#### Work instruction
Your response should be a copy of each line in the listing below that includes the word "زیست".

#### Information given
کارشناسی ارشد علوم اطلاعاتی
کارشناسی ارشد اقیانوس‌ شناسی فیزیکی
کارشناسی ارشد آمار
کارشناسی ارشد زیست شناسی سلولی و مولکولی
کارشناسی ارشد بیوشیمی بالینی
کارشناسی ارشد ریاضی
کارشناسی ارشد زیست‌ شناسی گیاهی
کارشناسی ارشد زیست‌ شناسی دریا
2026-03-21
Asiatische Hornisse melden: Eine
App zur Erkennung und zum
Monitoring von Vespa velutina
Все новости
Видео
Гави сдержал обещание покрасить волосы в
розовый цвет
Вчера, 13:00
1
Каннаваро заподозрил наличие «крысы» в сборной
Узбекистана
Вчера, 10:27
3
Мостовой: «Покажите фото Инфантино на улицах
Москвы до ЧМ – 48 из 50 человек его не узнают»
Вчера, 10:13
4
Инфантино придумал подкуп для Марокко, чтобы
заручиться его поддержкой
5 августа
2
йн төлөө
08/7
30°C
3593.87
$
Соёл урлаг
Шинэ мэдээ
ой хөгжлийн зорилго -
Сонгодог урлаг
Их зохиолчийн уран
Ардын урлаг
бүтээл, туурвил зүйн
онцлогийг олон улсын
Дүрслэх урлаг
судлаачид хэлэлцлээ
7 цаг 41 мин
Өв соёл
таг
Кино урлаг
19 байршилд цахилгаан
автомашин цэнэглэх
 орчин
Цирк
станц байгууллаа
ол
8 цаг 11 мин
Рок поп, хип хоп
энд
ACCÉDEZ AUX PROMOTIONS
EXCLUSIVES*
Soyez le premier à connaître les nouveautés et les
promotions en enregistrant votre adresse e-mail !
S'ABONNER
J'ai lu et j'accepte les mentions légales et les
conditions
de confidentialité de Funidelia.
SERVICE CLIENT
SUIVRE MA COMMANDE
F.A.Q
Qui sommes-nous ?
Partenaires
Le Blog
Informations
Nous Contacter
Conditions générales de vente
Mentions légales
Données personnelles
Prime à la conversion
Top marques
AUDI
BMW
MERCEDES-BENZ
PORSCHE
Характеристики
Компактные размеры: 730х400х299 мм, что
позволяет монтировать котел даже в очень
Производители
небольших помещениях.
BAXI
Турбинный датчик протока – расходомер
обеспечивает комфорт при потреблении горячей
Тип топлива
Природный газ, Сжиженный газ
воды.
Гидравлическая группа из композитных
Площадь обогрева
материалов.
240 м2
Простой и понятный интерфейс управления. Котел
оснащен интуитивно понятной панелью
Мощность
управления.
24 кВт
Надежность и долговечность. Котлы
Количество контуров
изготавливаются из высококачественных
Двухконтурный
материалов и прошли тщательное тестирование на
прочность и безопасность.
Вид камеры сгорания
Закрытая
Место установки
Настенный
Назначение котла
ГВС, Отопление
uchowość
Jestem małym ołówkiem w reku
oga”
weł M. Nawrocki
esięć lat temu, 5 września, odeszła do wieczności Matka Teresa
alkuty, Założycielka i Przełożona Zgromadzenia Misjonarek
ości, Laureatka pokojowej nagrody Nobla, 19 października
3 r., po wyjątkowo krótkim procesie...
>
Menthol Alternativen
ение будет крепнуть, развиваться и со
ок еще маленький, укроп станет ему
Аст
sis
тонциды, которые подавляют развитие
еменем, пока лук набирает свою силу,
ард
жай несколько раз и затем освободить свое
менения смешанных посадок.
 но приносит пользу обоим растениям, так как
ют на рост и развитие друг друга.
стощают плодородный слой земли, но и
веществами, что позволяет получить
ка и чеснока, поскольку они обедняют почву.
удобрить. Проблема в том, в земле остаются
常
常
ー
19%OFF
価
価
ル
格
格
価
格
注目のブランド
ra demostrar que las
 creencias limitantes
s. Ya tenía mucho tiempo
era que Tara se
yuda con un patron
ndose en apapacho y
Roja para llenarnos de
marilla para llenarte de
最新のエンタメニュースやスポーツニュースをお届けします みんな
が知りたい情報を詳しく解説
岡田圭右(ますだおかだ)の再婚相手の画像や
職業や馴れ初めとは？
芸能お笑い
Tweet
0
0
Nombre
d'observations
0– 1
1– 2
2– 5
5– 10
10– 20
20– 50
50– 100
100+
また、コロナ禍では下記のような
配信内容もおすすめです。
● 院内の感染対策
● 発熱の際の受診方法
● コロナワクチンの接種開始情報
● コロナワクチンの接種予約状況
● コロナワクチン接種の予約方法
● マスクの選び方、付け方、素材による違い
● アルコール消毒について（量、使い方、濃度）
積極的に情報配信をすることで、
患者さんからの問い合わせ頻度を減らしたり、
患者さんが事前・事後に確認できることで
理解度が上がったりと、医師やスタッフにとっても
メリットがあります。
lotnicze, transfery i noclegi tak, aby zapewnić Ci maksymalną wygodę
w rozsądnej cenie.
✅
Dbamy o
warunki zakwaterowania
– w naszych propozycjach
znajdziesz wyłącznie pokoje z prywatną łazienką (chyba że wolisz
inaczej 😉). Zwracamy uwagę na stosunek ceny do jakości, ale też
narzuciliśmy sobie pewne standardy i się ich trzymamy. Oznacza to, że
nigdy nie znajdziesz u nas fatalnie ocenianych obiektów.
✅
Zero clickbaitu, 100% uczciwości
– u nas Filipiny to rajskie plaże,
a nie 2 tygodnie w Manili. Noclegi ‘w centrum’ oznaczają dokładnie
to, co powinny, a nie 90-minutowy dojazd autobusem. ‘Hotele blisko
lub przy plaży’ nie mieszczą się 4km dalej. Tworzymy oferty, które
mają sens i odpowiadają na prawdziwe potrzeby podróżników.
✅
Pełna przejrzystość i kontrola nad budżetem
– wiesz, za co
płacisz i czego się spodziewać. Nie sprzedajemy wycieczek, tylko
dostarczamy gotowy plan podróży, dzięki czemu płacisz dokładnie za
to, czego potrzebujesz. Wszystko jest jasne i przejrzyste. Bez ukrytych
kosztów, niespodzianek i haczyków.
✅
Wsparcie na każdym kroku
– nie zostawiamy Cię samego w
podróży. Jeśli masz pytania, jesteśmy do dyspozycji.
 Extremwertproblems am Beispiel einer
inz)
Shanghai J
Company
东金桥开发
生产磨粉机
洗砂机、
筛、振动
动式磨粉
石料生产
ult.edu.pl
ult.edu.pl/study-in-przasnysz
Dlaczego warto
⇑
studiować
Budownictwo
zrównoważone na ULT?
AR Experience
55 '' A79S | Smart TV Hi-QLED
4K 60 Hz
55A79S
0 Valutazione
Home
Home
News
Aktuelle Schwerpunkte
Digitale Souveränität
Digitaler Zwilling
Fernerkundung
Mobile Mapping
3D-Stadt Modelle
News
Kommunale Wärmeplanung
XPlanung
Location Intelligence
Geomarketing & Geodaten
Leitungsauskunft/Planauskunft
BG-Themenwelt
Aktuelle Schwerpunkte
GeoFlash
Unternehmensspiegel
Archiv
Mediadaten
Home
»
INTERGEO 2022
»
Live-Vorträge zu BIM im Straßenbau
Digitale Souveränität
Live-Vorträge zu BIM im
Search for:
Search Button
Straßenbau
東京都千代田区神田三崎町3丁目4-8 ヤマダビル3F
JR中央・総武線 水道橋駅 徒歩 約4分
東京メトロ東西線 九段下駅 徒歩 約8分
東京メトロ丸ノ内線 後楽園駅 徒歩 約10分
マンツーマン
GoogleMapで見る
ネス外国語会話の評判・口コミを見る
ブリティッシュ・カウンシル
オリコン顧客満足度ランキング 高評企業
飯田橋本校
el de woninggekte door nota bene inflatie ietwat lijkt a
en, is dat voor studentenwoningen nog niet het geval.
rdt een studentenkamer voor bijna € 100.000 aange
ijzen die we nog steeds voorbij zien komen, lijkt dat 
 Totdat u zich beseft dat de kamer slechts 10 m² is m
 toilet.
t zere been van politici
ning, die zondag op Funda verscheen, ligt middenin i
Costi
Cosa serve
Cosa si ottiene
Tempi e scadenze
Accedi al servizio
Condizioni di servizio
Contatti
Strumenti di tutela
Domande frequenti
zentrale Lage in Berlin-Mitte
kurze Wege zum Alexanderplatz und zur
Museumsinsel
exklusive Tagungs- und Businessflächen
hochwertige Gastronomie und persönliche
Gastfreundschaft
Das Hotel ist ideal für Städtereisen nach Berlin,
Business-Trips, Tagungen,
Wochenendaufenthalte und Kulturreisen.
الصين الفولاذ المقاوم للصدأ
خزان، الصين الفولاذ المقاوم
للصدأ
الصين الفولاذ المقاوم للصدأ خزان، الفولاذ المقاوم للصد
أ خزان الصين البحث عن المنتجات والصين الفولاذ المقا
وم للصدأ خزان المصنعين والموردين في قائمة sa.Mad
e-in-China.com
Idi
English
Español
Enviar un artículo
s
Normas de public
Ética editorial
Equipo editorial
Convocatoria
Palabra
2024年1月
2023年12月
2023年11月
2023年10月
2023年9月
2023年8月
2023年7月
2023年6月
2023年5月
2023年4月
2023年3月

#### Task solution
کارشناسی ارشد زیست شناسی سلولی و مولکولی
کارشناسی ارشد زیست‌ شناسی گیاهی
کارشناسی ارشد زیست‌ شناسی دریا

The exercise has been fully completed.